October 12th, 2018
In an attempt to help people get inside my characters’ heads, I’ll try to find simplified examples from the internet and use them to begin a discussion and illustrate certain behaviors or traits. Ashley Maypole has a lot going on — we’ll talk more about the other stuff later on — but something that both he and I suffer from is something called Imposter Syndrome. “I feel like a fake” — the first line in the diagram — is the clearest way to understand how this feels, and on a perpetual basis. Page 3 of issue #1, seen here, finds Ashley, hungover and strung out, laying down everything he’s thinking. It’s a quick, decisive sketch of who he is, as told by and to himself.

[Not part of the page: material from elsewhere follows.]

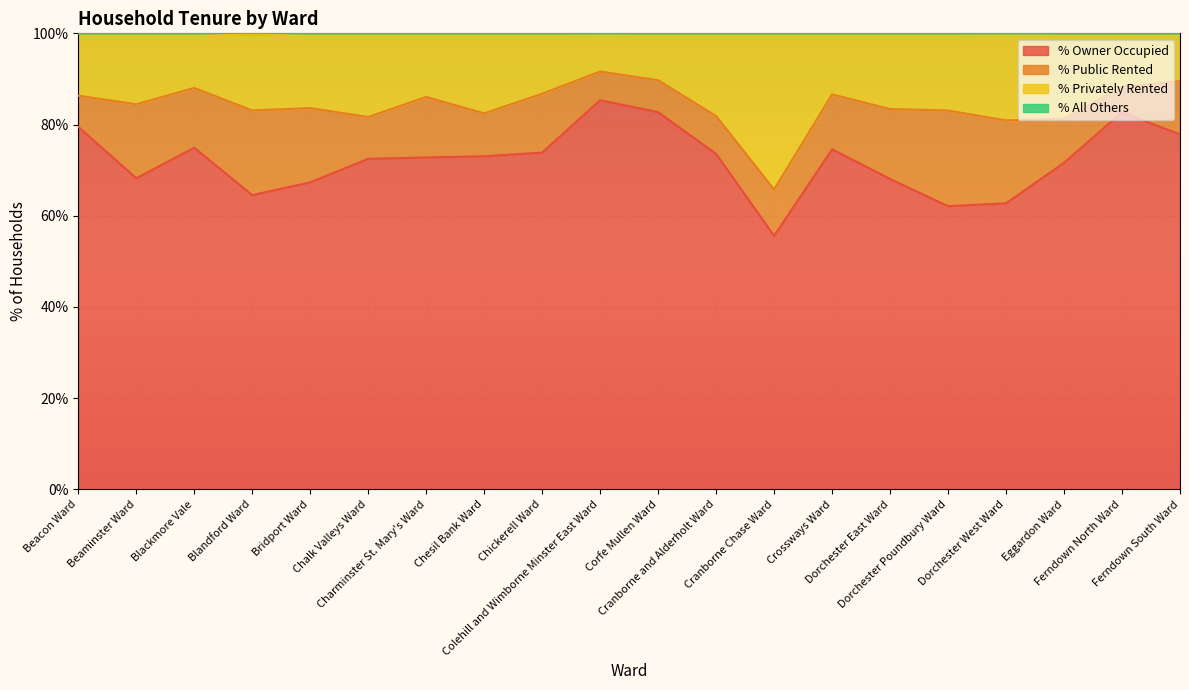

What is the minimum value for % Owner Occupied?

55.6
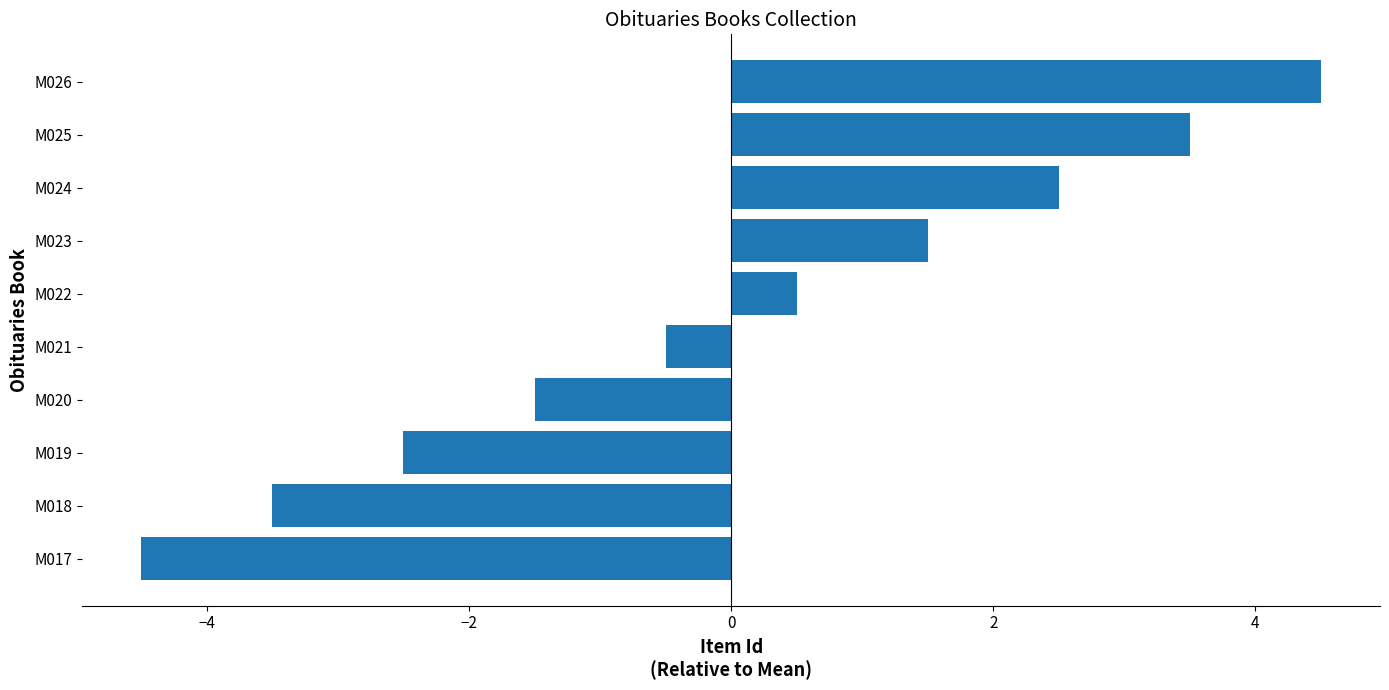

List the labels in order of value, largest first.

M026, M025, M024, M023, M022, M021, M020, M019, M018, M017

I’ve struggled my entire life to feel like anything I do is authentic or worth anything. It’s irrational, and not recognizing it as it is was damaging to me and others. As much as I feel, which is too much, and work hard at nearly everything I do, it often fails to appear to be or feel as real as when other people do it. I don’t know why, but at least I can recognize it now, and that helps. It helps to have a name for it and know that other people think and feel this way, too.
The second part of the diagram is even more important — ways to deal with it. Talking about your feelings is important, as is listening to the same people you vent to. I could for sure listen better — sometimes I get talking and I can’t stop and I think it’s just in my always vain attempt to show people that I’m smart and that I know stuff, too. And it makes me feel dumb and the cycle goes on.
The good news is that art helps. Whatever way you choose to express yourself can be a positive way to battle things like this in your own life. And if all else fails, get a cute dog. Cute dogs cure all ails.